◆ **Requirement**: From the records below, extract only the lines running from the line with "ring dip: (167, 965)" to the line with "ring pip: (646, 1917)", both lines included, reproducing them exactly.

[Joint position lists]
▼▼▼

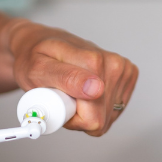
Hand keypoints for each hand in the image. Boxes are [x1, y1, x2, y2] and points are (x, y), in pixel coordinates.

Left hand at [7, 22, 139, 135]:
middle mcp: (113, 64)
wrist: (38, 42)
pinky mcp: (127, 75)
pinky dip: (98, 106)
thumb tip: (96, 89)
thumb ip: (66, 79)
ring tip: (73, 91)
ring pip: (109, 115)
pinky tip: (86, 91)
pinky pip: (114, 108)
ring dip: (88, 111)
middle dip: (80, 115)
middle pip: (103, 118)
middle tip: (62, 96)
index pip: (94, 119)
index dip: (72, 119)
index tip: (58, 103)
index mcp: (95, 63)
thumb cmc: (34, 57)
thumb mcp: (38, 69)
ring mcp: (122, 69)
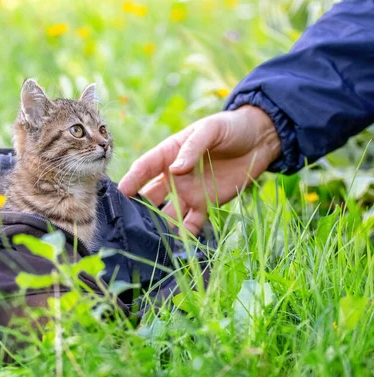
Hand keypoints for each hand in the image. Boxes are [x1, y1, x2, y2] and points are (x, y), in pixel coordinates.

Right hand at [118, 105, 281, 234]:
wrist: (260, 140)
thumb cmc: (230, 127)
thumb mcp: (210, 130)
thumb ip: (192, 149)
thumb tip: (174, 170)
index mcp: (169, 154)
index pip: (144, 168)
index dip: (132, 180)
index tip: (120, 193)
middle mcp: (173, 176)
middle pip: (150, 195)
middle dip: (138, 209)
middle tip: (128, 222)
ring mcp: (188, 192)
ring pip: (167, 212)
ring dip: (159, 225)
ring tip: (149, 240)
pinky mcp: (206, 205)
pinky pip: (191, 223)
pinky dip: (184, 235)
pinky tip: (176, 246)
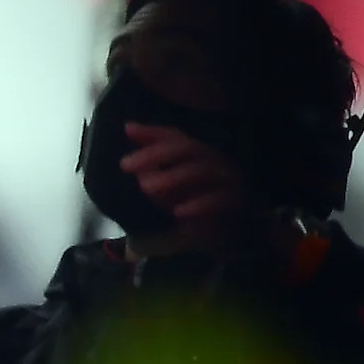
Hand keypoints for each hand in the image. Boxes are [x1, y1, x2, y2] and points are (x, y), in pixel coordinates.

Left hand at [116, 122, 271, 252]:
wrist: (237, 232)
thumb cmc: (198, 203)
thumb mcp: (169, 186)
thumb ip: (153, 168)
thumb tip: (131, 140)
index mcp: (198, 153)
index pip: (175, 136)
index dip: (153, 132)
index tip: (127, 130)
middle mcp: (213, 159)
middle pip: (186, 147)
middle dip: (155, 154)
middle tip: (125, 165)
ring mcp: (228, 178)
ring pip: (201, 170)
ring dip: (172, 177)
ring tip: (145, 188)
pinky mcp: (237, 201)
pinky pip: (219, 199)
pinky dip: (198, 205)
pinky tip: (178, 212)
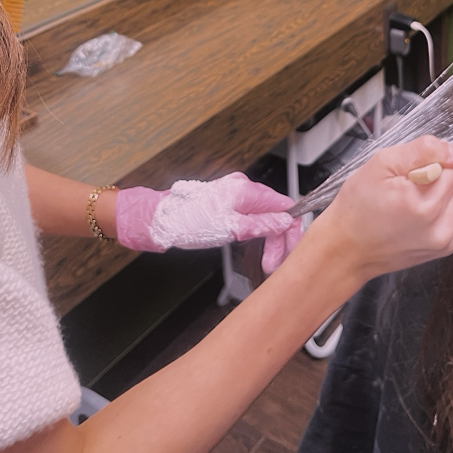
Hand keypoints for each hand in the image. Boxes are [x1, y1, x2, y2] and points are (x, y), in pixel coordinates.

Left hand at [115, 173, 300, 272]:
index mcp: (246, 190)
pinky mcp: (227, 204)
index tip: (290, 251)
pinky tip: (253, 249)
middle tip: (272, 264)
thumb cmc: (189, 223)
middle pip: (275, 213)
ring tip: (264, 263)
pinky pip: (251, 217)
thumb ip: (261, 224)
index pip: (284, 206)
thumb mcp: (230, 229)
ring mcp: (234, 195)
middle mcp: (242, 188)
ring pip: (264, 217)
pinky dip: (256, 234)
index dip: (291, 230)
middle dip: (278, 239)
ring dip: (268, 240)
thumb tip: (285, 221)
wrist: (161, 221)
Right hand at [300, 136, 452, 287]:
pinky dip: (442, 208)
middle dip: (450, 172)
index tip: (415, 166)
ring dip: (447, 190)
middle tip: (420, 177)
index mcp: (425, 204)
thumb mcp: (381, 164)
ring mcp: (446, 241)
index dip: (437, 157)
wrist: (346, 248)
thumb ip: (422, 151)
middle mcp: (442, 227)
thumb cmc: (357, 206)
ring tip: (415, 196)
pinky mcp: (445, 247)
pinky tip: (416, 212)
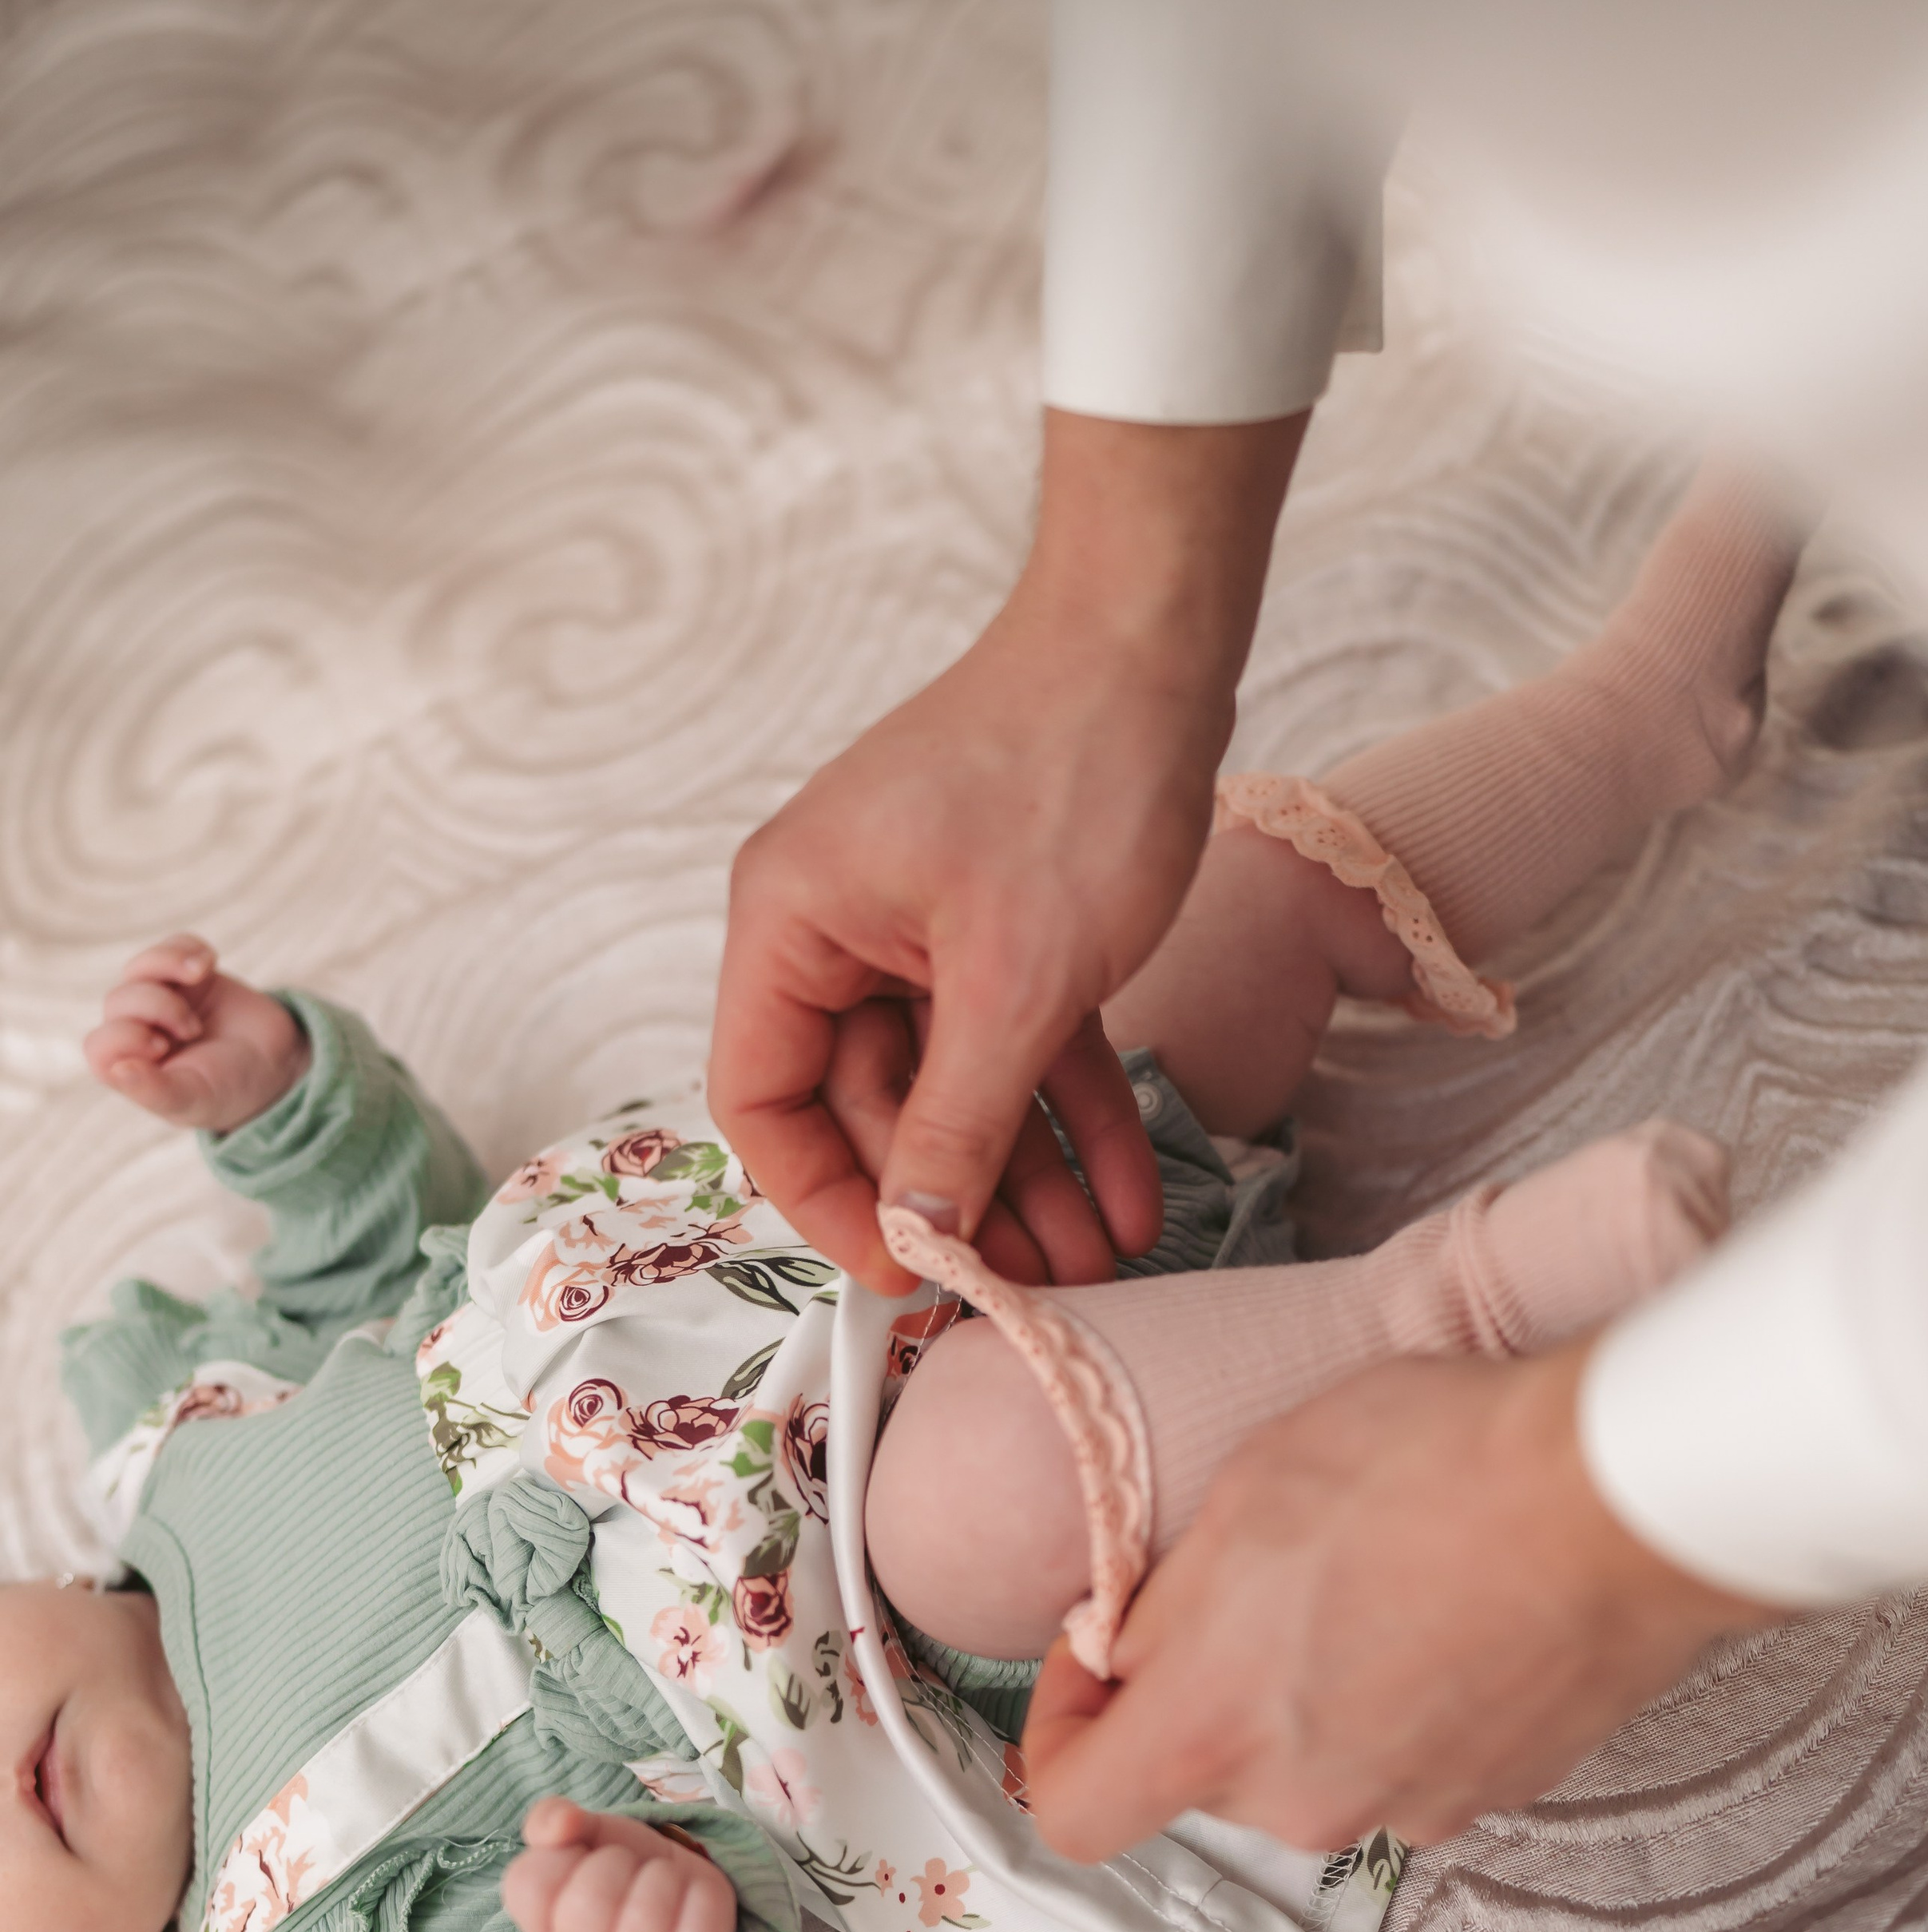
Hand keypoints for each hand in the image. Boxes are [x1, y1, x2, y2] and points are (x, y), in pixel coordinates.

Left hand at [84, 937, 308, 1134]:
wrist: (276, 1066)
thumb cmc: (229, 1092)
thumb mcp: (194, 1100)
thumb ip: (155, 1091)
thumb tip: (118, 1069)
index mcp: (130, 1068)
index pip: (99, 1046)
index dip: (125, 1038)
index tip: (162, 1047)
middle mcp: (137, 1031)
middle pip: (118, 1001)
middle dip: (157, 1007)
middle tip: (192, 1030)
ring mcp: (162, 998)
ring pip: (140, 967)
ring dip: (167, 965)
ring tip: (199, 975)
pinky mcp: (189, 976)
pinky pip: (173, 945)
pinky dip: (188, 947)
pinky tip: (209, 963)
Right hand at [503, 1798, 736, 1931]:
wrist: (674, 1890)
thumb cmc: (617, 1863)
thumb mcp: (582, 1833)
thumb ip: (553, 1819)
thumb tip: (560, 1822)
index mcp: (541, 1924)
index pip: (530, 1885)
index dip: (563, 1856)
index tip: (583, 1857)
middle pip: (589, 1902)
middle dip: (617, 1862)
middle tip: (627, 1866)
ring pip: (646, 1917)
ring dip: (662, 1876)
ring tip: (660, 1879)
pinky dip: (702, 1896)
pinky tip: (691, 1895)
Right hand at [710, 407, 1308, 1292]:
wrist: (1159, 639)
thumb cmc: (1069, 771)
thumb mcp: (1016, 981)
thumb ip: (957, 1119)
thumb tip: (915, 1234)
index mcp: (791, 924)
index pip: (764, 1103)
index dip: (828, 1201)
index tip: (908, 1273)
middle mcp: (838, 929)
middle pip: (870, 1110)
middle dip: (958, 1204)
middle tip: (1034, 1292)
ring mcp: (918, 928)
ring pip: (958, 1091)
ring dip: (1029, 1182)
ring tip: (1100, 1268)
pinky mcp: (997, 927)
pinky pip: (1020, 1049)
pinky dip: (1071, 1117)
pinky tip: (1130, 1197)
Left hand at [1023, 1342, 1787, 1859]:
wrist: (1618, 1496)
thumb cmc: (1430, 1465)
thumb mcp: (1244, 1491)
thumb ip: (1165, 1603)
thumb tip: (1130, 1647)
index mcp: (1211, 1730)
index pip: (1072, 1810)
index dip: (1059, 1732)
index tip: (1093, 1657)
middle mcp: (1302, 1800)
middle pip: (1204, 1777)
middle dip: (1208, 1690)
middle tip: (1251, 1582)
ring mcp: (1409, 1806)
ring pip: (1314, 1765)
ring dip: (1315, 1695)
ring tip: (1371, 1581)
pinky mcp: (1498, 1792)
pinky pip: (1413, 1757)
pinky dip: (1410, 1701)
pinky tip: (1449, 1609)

▲▲▲

◆ **Solved problem**:
ring dip: (167, 965)
ring tip: (199, 975)
pinky mcp: (189, 976)
pinky pip: (173, 945)
pinky dip: (188, 947)
pinky tip: (209, 963)
Right hand at [503, 1798, 736, 1931]:
wrist: (674, 1890)
thumb cmc: (617, 1863)
thumb mcp: (582, 1833)
thumb ip: (553, 1819)
thumb tip: (560, 1822)
index mcp: (541, 1924)
index pip: (530, 1885)
index dip: (563, 1856)
index tip: (583, 1857)
middle pip: (589, 1902)
middle dip: (617, 1862)
middle tip: (627, 1866)
ring pip: (646, 1917)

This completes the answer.